DISCHEM Off to a healthy start
Author: Stafford Thomas
The pharmacy franchise has done very well in its first year of listing and is on an aggressive store roll-out.
Dis-Chem lived up to demanding market expectations in its maiden year as a listed company, delivering a 30.8% rise in adjusted headline EPS (HEPS). But to justify its heady 36 p:e, the health and beauty retailer will have to keep on producing more of the same.
Strongly in Dis-Chem’s favour is its highly resilient drugstore model, in which the front-store profit engine is supported by a back-of-store customer-drawing pharmacy. It is the same model followed by Dis-Chem’s larger arch-rival, Clicks, which is now trading on a 27.6 p:e.

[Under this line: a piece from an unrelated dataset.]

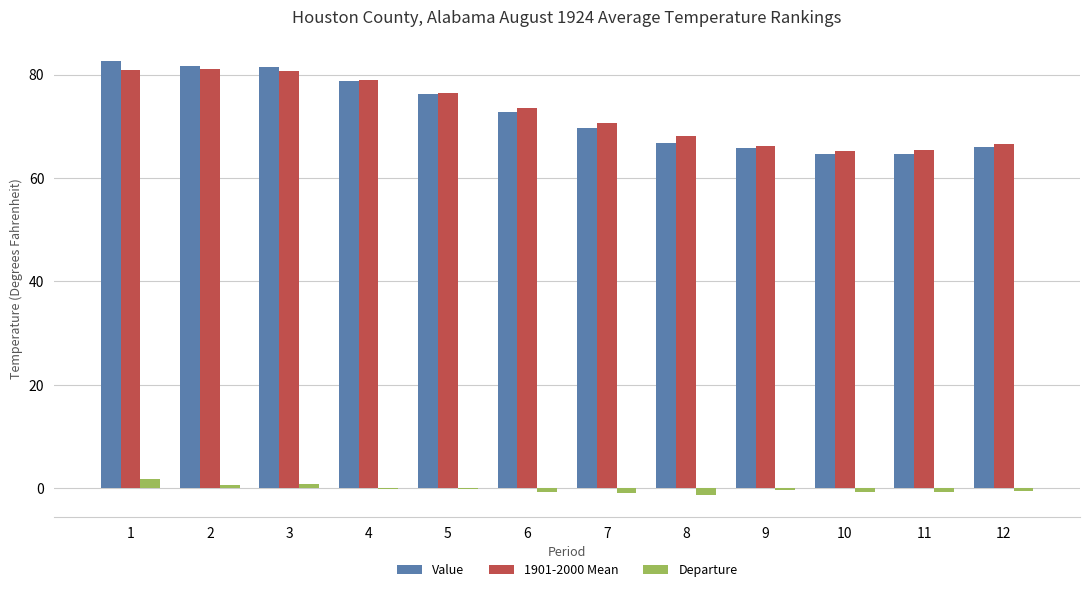

Is the value of Departure at 11 greater than the value of Value at 9?

No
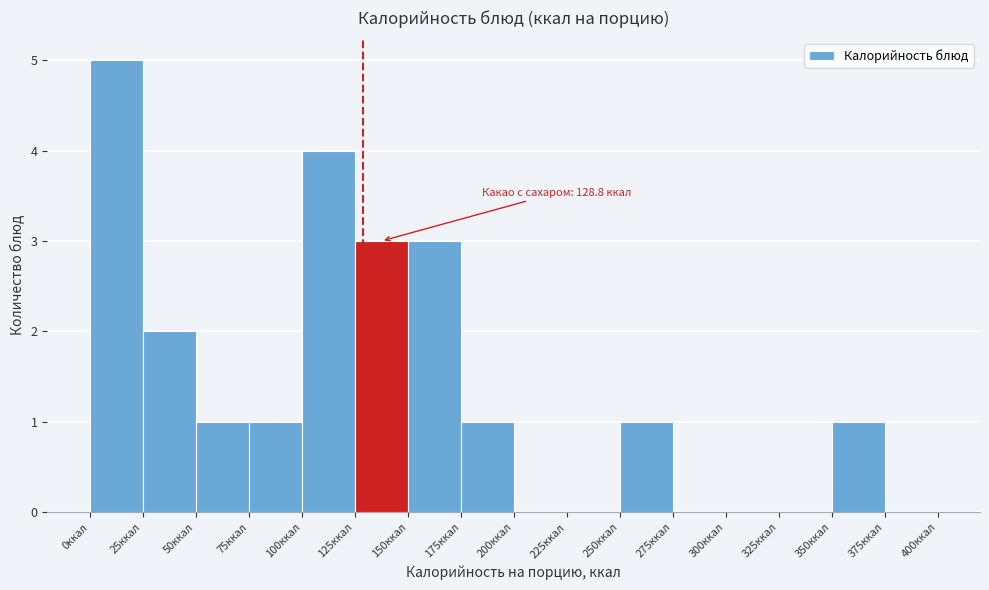

Over which range of the x-axis is the bar tallest?

0 to 25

At the retail sales level Dis-Chem lags behind Clicks by a big margin.In its year to February, Dis-Chem reported retail sales of R15.6bn, a retail operating profit of R1.1bn and an operating margin of 7%. In its six months to February, Clicks’ retail sales stood at R9.24bn (annualised R18.5bn), retail operating profit at R700m (R1.4bn annualised) and operating margin at 7.6%. Clicks generates roughly the same level of retail sales and operating profit in its first and second six months.
Where Dis-Chem has an edge is in retail sales growth. In its latest financial year it grew retail sales 15.3%, like-for-like sales 9.1% and volume 8.8%. In its latest six months, Clicks lifted retail sales in its core Clicks store division 13.1%, like-for-like sales 8.4% and volume 7.9%.
It sets the scene for an interesting race between the two sector heavyweights, which already each control about 21% of the pharmacy retail sector. Central to the race will be both groups’ aggressive roll-out of new stores.
Dis-Chem’s objective is to up the number of stores from 117 (15 of which were opened in the past 15 months) to 200 by 2022/2023. It indicates that about 13 to 15 new stores will be opened each year.
“A great deal is resting on Dis-Chem’s ability to open all the new stores it is targeting,” says Alec Abraham of Sasfin Securities. “The risk is that [it opens] fewer than planned.”
Dis-Chem co-founder Lynette Saltzman is confident. “We feel we can easily achieve our target,” she told the Financial Mail just prior to Dis-Chem’s listing in November.
Neither she nor CEO and co-founder Ivan Saltzman were available for comment following the release of the group’s annual results — they were travelling.